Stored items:

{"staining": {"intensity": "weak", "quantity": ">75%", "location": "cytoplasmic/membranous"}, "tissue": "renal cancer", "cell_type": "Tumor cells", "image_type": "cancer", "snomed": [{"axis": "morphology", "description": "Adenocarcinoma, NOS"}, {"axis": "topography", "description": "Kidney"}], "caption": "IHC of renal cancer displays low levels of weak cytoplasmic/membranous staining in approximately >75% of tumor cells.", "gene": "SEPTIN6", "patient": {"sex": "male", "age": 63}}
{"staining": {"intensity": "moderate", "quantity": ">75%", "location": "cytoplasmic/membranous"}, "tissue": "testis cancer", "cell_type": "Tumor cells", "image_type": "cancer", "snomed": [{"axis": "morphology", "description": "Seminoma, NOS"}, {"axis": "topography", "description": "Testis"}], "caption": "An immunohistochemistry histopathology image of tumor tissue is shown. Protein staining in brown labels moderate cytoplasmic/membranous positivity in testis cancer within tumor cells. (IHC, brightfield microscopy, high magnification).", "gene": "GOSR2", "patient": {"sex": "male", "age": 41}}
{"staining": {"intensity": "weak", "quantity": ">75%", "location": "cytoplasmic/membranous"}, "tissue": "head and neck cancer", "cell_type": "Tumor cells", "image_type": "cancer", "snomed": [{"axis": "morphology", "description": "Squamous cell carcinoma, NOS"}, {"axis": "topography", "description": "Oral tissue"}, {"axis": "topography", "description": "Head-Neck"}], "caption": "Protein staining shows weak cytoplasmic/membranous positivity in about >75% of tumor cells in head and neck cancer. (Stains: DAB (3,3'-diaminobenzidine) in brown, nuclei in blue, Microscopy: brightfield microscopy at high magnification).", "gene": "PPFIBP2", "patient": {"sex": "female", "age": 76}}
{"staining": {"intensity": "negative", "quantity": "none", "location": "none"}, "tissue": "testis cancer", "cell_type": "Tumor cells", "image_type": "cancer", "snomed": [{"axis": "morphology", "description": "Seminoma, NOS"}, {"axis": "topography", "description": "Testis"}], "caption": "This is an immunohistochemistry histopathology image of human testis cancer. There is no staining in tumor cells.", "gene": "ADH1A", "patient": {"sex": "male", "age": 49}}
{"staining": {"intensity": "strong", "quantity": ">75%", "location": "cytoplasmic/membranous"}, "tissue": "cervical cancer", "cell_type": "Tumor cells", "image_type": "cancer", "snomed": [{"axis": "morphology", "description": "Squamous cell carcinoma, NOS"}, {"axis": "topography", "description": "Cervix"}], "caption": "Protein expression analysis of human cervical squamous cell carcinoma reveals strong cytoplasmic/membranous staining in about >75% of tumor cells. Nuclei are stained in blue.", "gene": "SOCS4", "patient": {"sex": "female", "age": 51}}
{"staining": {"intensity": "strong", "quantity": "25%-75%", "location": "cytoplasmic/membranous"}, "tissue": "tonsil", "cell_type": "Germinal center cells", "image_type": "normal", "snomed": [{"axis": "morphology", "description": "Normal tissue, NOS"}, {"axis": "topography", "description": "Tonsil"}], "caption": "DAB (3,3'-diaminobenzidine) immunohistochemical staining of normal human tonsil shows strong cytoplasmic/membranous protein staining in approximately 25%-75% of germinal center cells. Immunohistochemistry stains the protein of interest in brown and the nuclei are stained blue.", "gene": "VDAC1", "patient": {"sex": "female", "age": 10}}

▶ Exercise description:
The records above are to be repeated in full, word for word.

▶ Response below:
{"staining": {"intensity": "weak", "quantity": ">75%", "location": "cytoplasmic/membranous"}, "tissue": "renal cancer", "cell_type": "Tumor cells", "image_type": "cancer", "snomed": [{"axis": "morphology", "description": "Adenocarcinoma, NOS"}, {"axis": "topography", "description": "Kidney"}], "caption": "IHC of renal cancer displays low levels of weak cytoplasmic/membranous staining in approximately >75% of tumor cells.", "gene": "SEPTIN6", "patient": {"sex": "male", "age": 63}}
{"staining": {"intensity": "moderate", "quantity": ">75%", "location": "cytoplasmic/membranous"}, "tissue": "testis cancer", "cell_type": "Tumor cells", "image_type": "cancer", "snomed": [{"axis": "morphology", "description": "Seminoma, NOS"}, {"axis": "topography", "description": "Testis"}], "caption": "An immunohistochemistry histopathology image of tumor tissue is shown. Protein staining in brown labels moderate cytoplasmic/membranous positivity in testis cancer within tumor cells. (IHC, brightfield microscopy, high magnification).", "gene": "GOSR2", "patient": {"sex": "male", "age": 41}}
{"staining": {"intensity": "weak", "quantity": ">75%", "location": "cytoplasmic/membranous"}, "tissue": "head and neck cancer", "cell_type": "Tumor cells", "image_type": "cancer", "snomed": [{"axis": "morphology", "description": "Squamous cell carcinoma, NOS"}, {"axis": "topography", "description": "Oral tissue"}, {"axis": "topography", "description": "Head-Neck"}], "caption": "Protein staining shows weak cytoplasmic/membranous positivity in about >75% of tumor cells in head and neck cancer. (Stains: DAB (3,3'-diaminobenzidine) in brown, nuclei in blue, Microscopy: brightfield microscopy at high magnification).", "gene": "PPFIBP2", "patient": {"sex": "female", "age": 76}}
{"staining": {"intensity": "negative", "quantity": "none", "location": "none"}, "tissue": "testis cancer", "cell_type": "Tumor cells", "image_type": "cancer", "snomed": [{"axis": "morphology", "description": "Seminoma, NOS"}, {"axis": "topography", "description": "Testis"}], "caption": "This is an immunohistochemistry histopathology image of human testis cancer. There is no staining in tumor cells.", "gene": "ADH1A", "patient": {"sex": "male", "age": 49}}
{"staining": {"intensity": "strong", "quantity": ">75%", "location": "cytoplasmic/membranous"}, "tissue": "cervical cancer", "cell_type": "Tumor cells", "image_type": "cancer", "snomed": [{"axis": "morphology", "description": "Squamous cell carcinoma, NOS"}, {"axis": "topography", "description": "Cervix"}], "caption": "Protein expression analysis of human cervical squamous cell carcinoma reveals strong cytoplasmic/membranous staining in about >75% of tumor cells. Nuclei are stained in blue.", "gene": "SOCS4", "patient": {"sex": "female", "age": 51}}
{"staining": {"intensity": "strong", "quantity": "25%-75%", "location": "cytoplasmic/membranous"}, "tissue": "tonsil", "cell_type": "Germinal center cells", "image_type": "normal", "snomed": [{"axis": "morphology", "description": "Normal tissue, NOS"}, {"axis": "topography", "description": "Tonsil"}], "caption": "DAB (3,3'-diaminobenzidine) immunohistochemical staining of normal human tonsil shows strong cytoplasmic/membranous protein staining in approximately 25%-75% of germinal center cells. Immunohistochemistry stains the protein of interest in brown and the nuclei are stained blue.", "gene": "VDAC1", "patient": {"sex": "female", "age": 10}}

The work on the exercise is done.